Jésus avait quitté ses compatriotes
quelques mois auparavant, sans doute,
avait reçu le baptême du Baptiste,
et avait quitter pour le désert
afin de s’y préparer pour sa mission.

Le voici qui revient aujourd’hui.
Joie de revoir l’Enfant du pays ?
Sans doute… mais elle ne dure pas.
Dès le premier sabbat à la synagogue
les choses tournent mal.
À peine a-t-il commencé à parler
que les habitants de Nazareth sont choqués,
choqués, puis, littéralement « scandalisés ».

« D’où ? Tout cela ?
Quelle sagesse !
Elle lui est donnée ?
À lui ?
Et ces grands miracles qui arrivent par ses mains ?
Celui-là n’est-il pas l’artisan, le fils de Marie,
un frère de Jacques, de Joseph, de Jude et de Simon ?
Et ses sœurs, ne sont-elles pas ici, chez-nous ? (Mc 6,2-3)

Ce n’est pas tant le contenu
du message de Jésus qui dérange,
mais c’est sa personne.
Nous ne sommes pas d’accord
pour que de cet homme bien de chez nous
jaillissent une telle sagesse et de tels miracles.
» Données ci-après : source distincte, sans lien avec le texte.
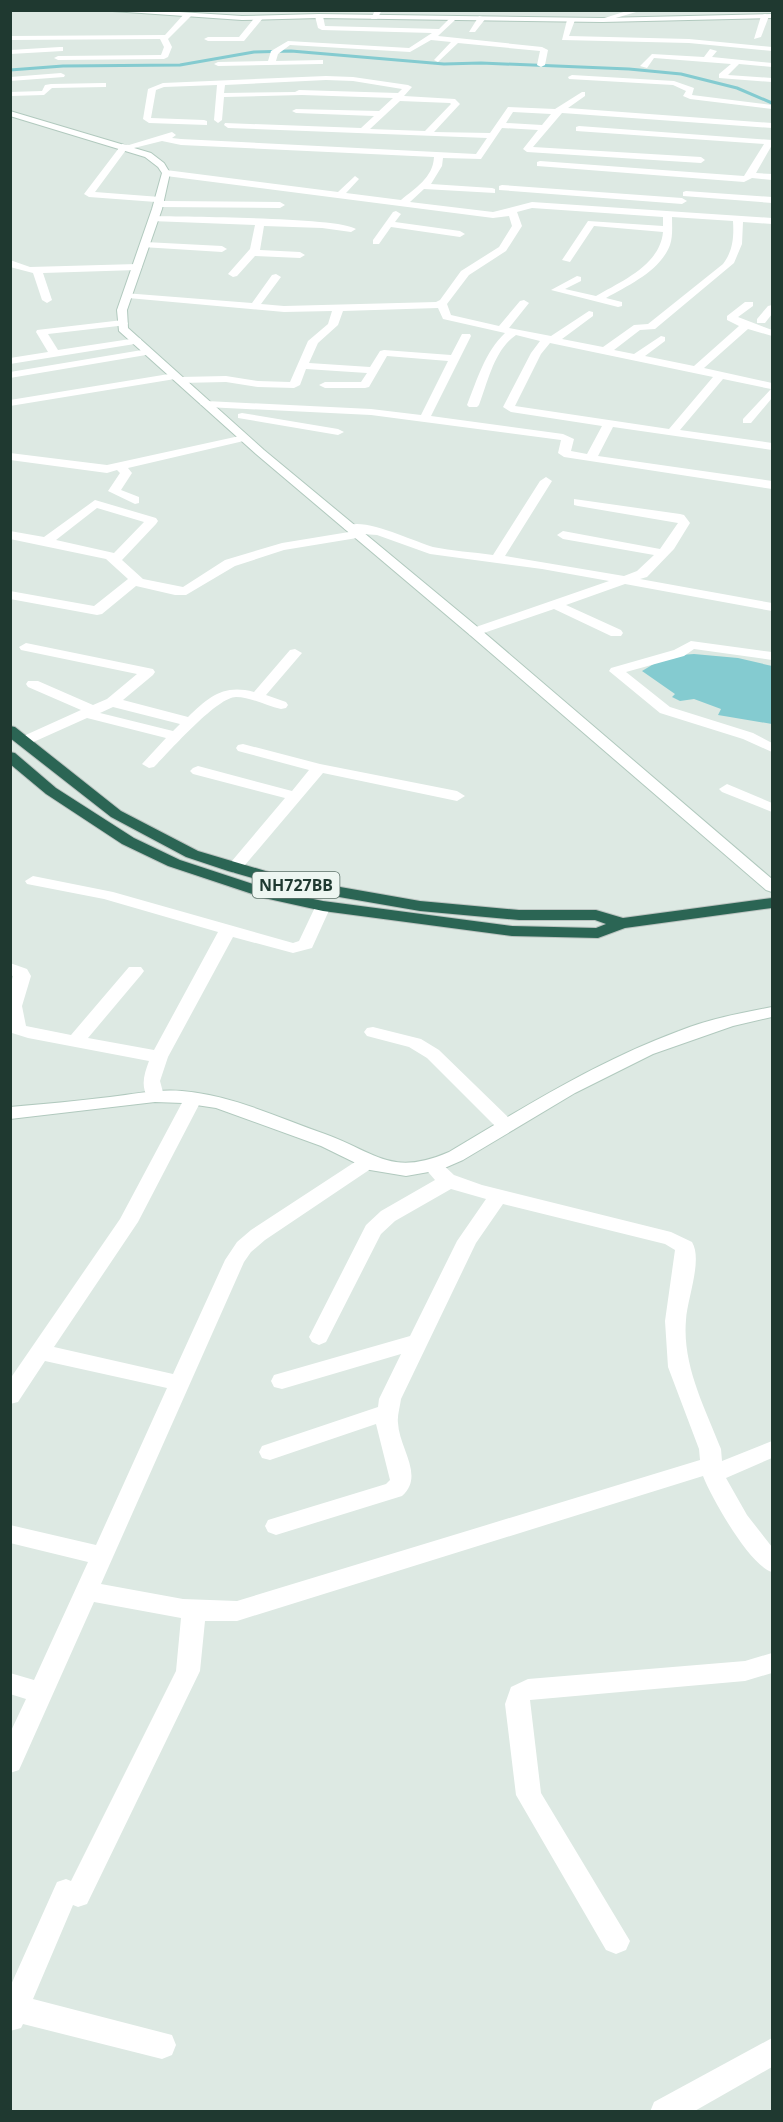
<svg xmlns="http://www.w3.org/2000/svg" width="783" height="2122" font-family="'Noto Sans',sans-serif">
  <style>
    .water { fill: #84cbd0 }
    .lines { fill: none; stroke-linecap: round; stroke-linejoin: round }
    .stream { stroke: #84cbd0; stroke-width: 3 }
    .secondary-casing { stroke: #b1c9be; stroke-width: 2 }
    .highway-casing { stroke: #bcc4c1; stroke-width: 2 }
    .street { fill: #fff; fill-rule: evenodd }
    .secondary { fill: #fff; fill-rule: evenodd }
    .highway { fill: #2b6554; fill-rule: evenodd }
    .labels { text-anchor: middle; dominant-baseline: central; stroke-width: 6; stroke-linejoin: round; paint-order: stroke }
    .shield { fill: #edf6f1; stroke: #5d726a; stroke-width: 1.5 }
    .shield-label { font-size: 16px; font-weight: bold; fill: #1f3930 }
  </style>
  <rect width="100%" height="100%" fill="#dde9e3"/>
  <path class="water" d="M694,654L738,658L772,666V724L718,715L721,709L694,699L680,701L672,697L675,694L642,671L667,656Z"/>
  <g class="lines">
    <path class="stream" d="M10,70L63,66L180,65L254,52L291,51L444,64L481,63L629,69L681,74L737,88L772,103"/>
    <defs>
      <g id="secondary">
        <path d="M98,10H148L242,16L319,14L602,18L772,14V18L602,22L319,18L242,20Z"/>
        <path d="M10,111L151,153L164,163L170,173L162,209L127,310L128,328L264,450L480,629L772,879V892L766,890L470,635L256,454L119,331L117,310L152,209L162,173L158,167L145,157L10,116Z"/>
        <path d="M772,1007V1017L733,1026L653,1054L575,1093L463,1160L440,1170L406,1176L370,1170L321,1146L216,1108L183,1103L155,1102L10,1119V1107C44,1104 77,1101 110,1097C135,1094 157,1089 182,1091C232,1095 279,1118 325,1134C377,1153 391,1177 449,1152C524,1107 598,1061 679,1031C709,1019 741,1013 772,1007Z"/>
      </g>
      <path id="highway" d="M10,726L15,727L121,811L198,851L289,878L420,901L519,910H596L623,918L772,898V908L625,928L598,938L512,936L323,911L264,898L168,866L122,844L46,794L10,764V752L15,753L56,788L134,838L180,860L274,891L323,901L512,926L596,928L606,924L595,920H519L420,911L287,888L228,871L186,857L111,817L10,738Z"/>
    </defs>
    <use href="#secondary" class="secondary-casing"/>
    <use href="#highway" class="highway-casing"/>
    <g class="street">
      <path d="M375,10H382L377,19H371Z"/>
      <path d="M630,10H643L602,22L598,20Z"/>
      <path d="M184,14L191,16L168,39L172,47L168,57L164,59L58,60L54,58L58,56L161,55L164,47L160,39L10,40V36L165,35Z"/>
      <path d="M319,14L323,16L325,26L439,29L452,16L455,20L438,36L542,47L548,50L545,65L541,67L537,65L540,51L458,43L438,62L434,60L451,42L431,40L410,52L290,45L278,54L276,61L323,60V64H320L218,66L214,64L218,62L268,61L271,51L288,41L409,48L432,33L322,30L318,28L315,16Z"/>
      <path d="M765,14L769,16L761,37L754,39L761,16Z"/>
      <path d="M256,16L263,18L244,41H208L204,39L208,37H239Z"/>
      <path d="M479,16L486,18L475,32H469Z"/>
      <path d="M571,18L575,20L569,36L689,39L772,47V51L689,43L562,40L567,20Z"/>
      <path d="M60,47H63V51L10,54V50Z"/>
      <path d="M710,49L717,51L712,57L772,63V67L739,64L728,75L772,78V82L719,78V74L731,64L654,58L647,68L640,66L652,54L704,57Z"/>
      <path d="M61,73L65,75L64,77L10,81V77Z"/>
      <path d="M572,75L674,81L694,88L692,95L772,105V109L690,99L683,96L686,91L673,85L569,79L568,77Z"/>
      <path d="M326,76L353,77L408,85L412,87L404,96L455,99L460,104L434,132L490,133L508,107L555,109L582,92H585V96L568,108L772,123V128L562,113L533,147L701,157L705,160L701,163L527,152L523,149L538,130L502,128L481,159L443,158L442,166L431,184L492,188L495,189V193L424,189L410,202L493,212L532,202L772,218V224L743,222L742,244L734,263L655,329L640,330L614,350L634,354L661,336L665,337V341L645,356L694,366L739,326L727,320V316L745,302H753V306L738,317L772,330V336L748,329L704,368L772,383V398L751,423H743V419L771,389L723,379L680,430L772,443V450L613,427L598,456L772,481V489L564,457L558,453L561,440L371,415L206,407L200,404L206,401L371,409L421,415L448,361L387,356L369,387L365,388H325L319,385L325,382H361L367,373L306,369L300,385L294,388L258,387L226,382L180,383L175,379L10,406V400L175,373L180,377L226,376L258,381L290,382L308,341L328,324L332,311L284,312L128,298L124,297V293L252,303L272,275L276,274L281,277L261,304L284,306L436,302L440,300L461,271L499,247L512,226L509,216L493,218L166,176L162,173L166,170L338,192L355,176L359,179L346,193L401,200C415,188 433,178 434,157L181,145L162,141L126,150L95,192L160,197L163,198L164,201L280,202L285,205L280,208L159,207L156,206V202L89,197L84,194L122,144L129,145L172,132L176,135L172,138L181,139L476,154L487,138L228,128L224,125L225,123L361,128L374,116L296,113L292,111L296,109L379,111L393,98L302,95L224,97L222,120L218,123L214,120L217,85L164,87L156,90L151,118L204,120L207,121V125L149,123L143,119L148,89L163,83ZM326,80L353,81L402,89L398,93L299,90L295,92L224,93L225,85ZM400,101L450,103L451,104L425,131L370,129ZM513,112L551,114L542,125L506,123ZM532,208L663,217V226L588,221L562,260L570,262L594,226L663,232C660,265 622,281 596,296L565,289L581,281V277L577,276L551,290L618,307L622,306V302L606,298C629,285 660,271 670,245C673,236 672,226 672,217L733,221C734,237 733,251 723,264L648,324L634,325L603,347L562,339L593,316V312L589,311L551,336L509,328L529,303L524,300L520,301L499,326L451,315L447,304L469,275L506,251L522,226L517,212ZM438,308L443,319L505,333C485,352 477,380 467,405L469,407H477L479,405C488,382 494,350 516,335L540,341L531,353L503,407L511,412L602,426L587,454L571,451L574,439L563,434L431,416L471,336L470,334H462L451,355L384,350L380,351L370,367L309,363L318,343L338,325L343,311ZM550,343L713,377L669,429L515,406L541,354Z"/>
      <path d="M103,83H106V87L52,88L44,95L10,96V92L42,91L45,85L51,84Z"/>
      <path d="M579,126L772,140V145L756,173L772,174V180L752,178L744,182L537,166V162L540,161L744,176L764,144L576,131V127Z"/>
      <path d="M502,185L682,198L687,201L682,204L499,190V186Z"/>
      <path d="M686,191L772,197V203L683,196V192Z"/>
      <path d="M396,211L401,214L395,222L460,231L465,234L460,237L391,227L379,244H373V240L393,212Z"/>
      <path d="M154,216C185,217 340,217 356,229L351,232L322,228L264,226L260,250L300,252L305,255L300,258L255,256L237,276L233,277L228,274L250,249L255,225L151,221V217Z"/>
      <path d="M145,242L222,246L227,249L222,252L142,247V243Z"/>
      <path d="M10,260L30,267L137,264L142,267L137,270L43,273L52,300L47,303L42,300L33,273L10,267Z"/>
      <path d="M772,305V314L765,323H757V319L768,306Z"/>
      <path d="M123,320L128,323L127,325L48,334L58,350L137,338L141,339V343L10,364V358L48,352L36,332L37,330Z"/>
      <path d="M148,349L153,352L152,354L10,378V372Z"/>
      <path d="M242,413L338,429L344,432L338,435L238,418V414Z"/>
      <path d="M244,435L250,438L248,440L128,468L132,473L121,490L139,497V503L135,504L108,491L120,473L117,470L107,473L10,460V453L107,465Z"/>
      <path d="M546,477L552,481L505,556L624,576L637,571L654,555L563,539L557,535L563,531L660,549L678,523L578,506L574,505V499L680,514L684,515L690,523L674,549L647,577L640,579L772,603V611L625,584L566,605L621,630L623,633L621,636H611L554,609L475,636L470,635L468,632L470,629L609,581L542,569L430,554L377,535L363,534L357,538L284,550L235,566L186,595H175L136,586L102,614L97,615L10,599V591L94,606L128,579L106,559L10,539V531L44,537L95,500L156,518L158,521L156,524L122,560L143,579L183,587L225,560L282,543L349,532L344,528C359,514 414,542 433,547C452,551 473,552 493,555L540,481ZM97,508L144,522L114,553L56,540Z"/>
      <path d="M691,641L772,652V660L694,649L684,656L626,672L670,707L753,733L772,743V752L743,739L660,713L609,671L611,668L674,650Z"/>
      <path d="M26,643L153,669L155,672L153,675L123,700L188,717C209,697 223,684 254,692L290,650L295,649L302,653L266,695L286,702L288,705L286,708L281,709C266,706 251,697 236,697C217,697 169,752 154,767L149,768L142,764L166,738L87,718L29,744H19L17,741L19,738L81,710L28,687L26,684L28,681H38L93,705L107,699L137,674L21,650L19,647ZM113,707L180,724L173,731L100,713Z"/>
      <path d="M243,744L320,764L457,791L465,796L457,801L323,773L240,871L234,873L226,868L285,798L193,774L190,771L193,768L198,766L292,791L309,770L238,751L236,748L238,745Z"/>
      <path d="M727,784L772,803V812L722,792L719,789Z"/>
      <path d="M33,876L113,892L293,943L299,941L317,903L323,901L331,906L312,948L293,953L233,937L168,1057L160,1081L164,1096L161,1100H149C140,1086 144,1075 149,1061L28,1038L12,1033L10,986L13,976L10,975V963L27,969L31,976L22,1006L26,1026L71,1035L129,967H141L144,971L141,975L88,1038L154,1050L218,932L104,899L27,884L25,881Z"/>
      <path d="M373,1027L421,1039L439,1050L513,1122L515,1126L513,1130H499L427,1058L409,1047L367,1036L364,1032L367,1028Z"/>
      <path d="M193,1093L200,1095L202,1099L138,1222L54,1347L173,1374L225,1260L237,1242L251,1230L361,1158L368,1156L375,1158L378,1162L375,1166L265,1240L251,1252L244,1262L101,1584L183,1599L237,1601L700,1460L699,1449L668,1367L665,1321L675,1250L665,1244L503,1204L476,1243L401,1399C400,1407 397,1416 398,1423C399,1448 425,1476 402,1496L276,1535L268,1532L265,1526L268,1520L386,1484L390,1480L376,1424L270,1460L262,1458L259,1452L262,1446L378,1407L379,1399L401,1354L282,1389L274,1387L271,1381L274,1375L410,1336L457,1241L486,1199L451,1189L395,1221L381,1234L326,1342L319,1345L312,1342L309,1337L366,1225L381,1211L435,1180L423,1166L426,1162L433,1160L440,1162L454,1175L482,1185L671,1232L692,1242C703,1260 687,1299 686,1320C682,1365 705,1408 721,1449L722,1461L772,1441V1458L726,1478L747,1515L772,1547V1572C750,1566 712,1499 703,1476L237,1621H205L200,1671L87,1904L78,1907L73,1905L33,1999L172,2035L176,2045L172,2055L162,2059L23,2024L21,2028L10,2031V1987L57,1882L66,1879L71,1881L176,1671L181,1618L94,1602L19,1770L10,1773V1733L26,1699L10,1694V1673L34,1680L88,1562L10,1543V1525L96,1545L167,1388L45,1361L18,1402L10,1404V1379L120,1219L184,1099L186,1095Z"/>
      <path d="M772,1653V1673L745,1681L530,1700L541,1793L630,1941L626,1950L616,1954L606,1950L516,1795L505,1704L511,1687L528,1679L745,1661Z"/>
      <path d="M772,2038V2067L693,2112H650L654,2102Z"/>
    </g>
    <use href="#secondary" class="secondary"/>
    <use href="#highway" class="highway"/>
  </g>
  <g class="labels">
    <rect class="shield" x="252.5" y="872" width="87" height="26" rx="4.5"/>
    <g class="shield-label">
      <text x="296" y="885">NH727BB</text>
    </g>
  </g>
  <rect width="783" height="2122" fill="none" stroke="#1f3930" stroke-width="24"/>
</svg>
Nous n’aimons pas être surpris
au cœur même de notre milieu.
Que Dieu se manifeste ailleurs, c’est correct ;
mais qu’il déploie ce torrent
de sagesse et de grâce en l’un de nous,
c’est inadmissible !

*

Quel mystère, frères et sœurs !
Jésus vient, le cœur brûlant d’amour pour les siens ;
Il vient leur porter la Bonne Nouvelle
car l’Esprit du Seigneur est sur lui
pour porter aux pauvres l’Évangile du Salut.
Il vient guérir, délivrer, libérer, apaiser,
sanctifier notre humanité si infirme
et nos cœurs se ferment
parce que nous n’aimons pas la grâce
quand nous ne la maîtrisons pas
et quand elle jaillit dans la faiblesse.
N’est-ce pas là les deux conditions
que nous mettons à la grâce ?
Oui, que vienne la grâce, le don de Dieu,
sa tendresse, ses miracles, oui, oui, oui…
mais à deux conditions :
que nous soyons maîtres de la situation,
et que la grâce ne soit pas assortie avec la faiblesse.
Je veux bien de la grâce
dans la mesure où elle se conjugue
avec mon goût du contrôle et ma soif de grandeur.

*

Frères et sœurs, quand il en est ainsi,
Jésus doit s’éloigner, le cœur blessé
et il ne peut faire là aucun miracle.

Mais regardons bien :
est-ce que Jésus quitte Nazareth
en maudissant ses habitants
ou en appelant le feu du Ciel
pour faire de Nazareth
un nouveau Sodome et Gomorrhe ?
Non !
Rien ne peut éteindre l’amour du Cœur de Jésus.
Rien ni personne !
Au contraire tous les rejets ont poussé Jésus
vers le plus grand sacrifice d’amour.
Là où le péché a abondé,
la grâce a surabondé (Rm 5,20).

Comprimé par le rejet, le refus, la haine,
le cœur de Jésus a comme explosé d’amour
répandant ses flots de miséricorde
sur tous les Nazareth du monde
y compris la Nazareth de nos propres cœurs!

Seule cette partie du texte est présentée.